Mass of the elementary hollow cylinder

$\displaystyle m=(2\pi xdx)l\times \rho $

$\displaystyle m=(2\pi xdx)l\times \frac{M}{{\pi {{R}^{2}}l}}$

\[
m = \frac{2M}{R^2} x \, dx
\]

As the radius of this cylinder is $x$, the moment of inertia of the elementary cylinder about the given axis is

$ \displaystyle dI=m{{x}^{2}}=\frac{{2M}}{{{{R}^{2}}}}xdx\times {{x}^{2}}$

$ \displaystyle dl=\frac{{2M}}{{{{R}^{2}}}}{{x}^{3}}dx$

Therefore, the moment of inertia of the solid cylinder about the given axis is

$ \displaystyle \begin{array}{l}I=\int_{0}^{R}{{\dfrac{{2M}}{{{{R}^{2}}}}}}{{x}^{3}}dx\\I=\dfrac{{2M}}{{{{R}^{2}}}}\int_{0}^{R}{{{{x}^{3}}}}dx\\I=\dfrac{{2M}}{{{{R}^{2}}}}\left[ {\dfrac{{{{x}^{4}}}}{4}} \right]_{0}^{R}\end{array}$

\[
I = \frac{2M}{R^2} \times \frac{R^4}{4} = \frac{MR^2}{2}
\]

$\displaystyle I=\frac{1}{2}M{{R}^{2}}$

Note that this formula for $I$ does not depend upon the length of the cylinder.

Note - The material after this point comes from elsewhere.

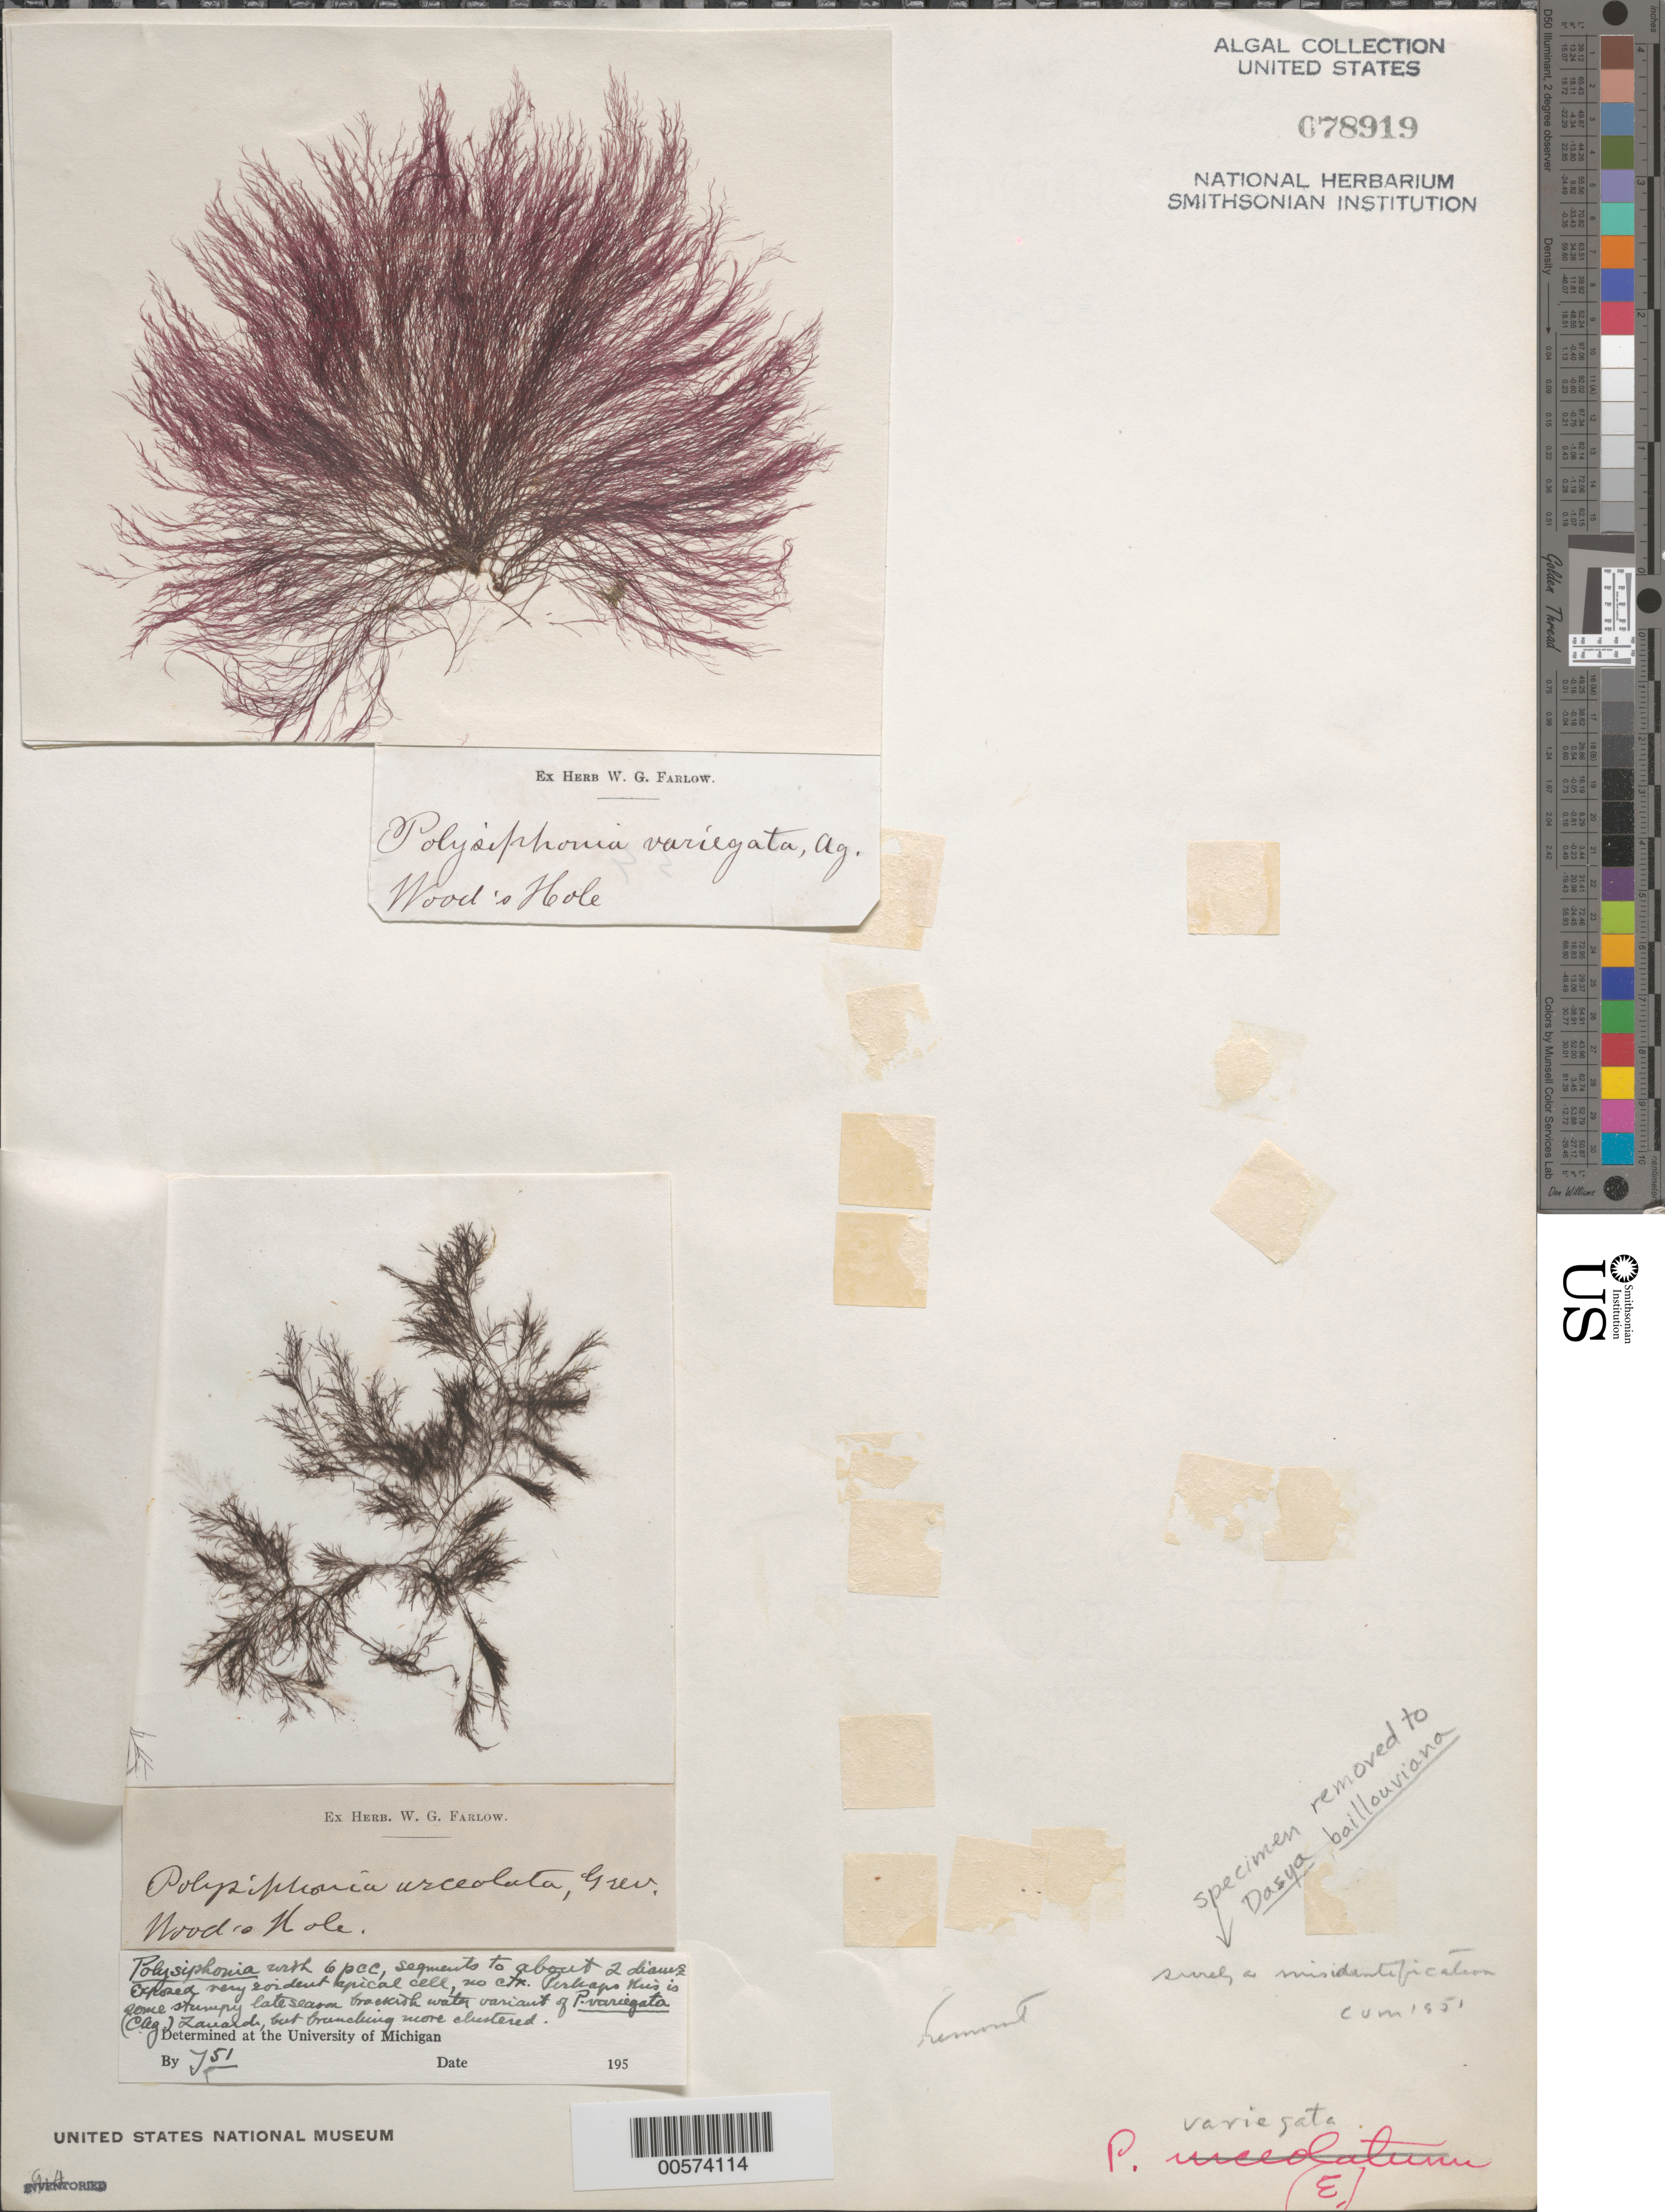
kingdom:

Further, the expression for the moment of inertia of a solid cylinder about its axis is the same as the moment of inertia of a uniform circular disc about an axis passing through the center of the disc and perpendicular to its plane. It is due the fact that a solid cylinder is made up of a number of uniform circular discs placed one over the other.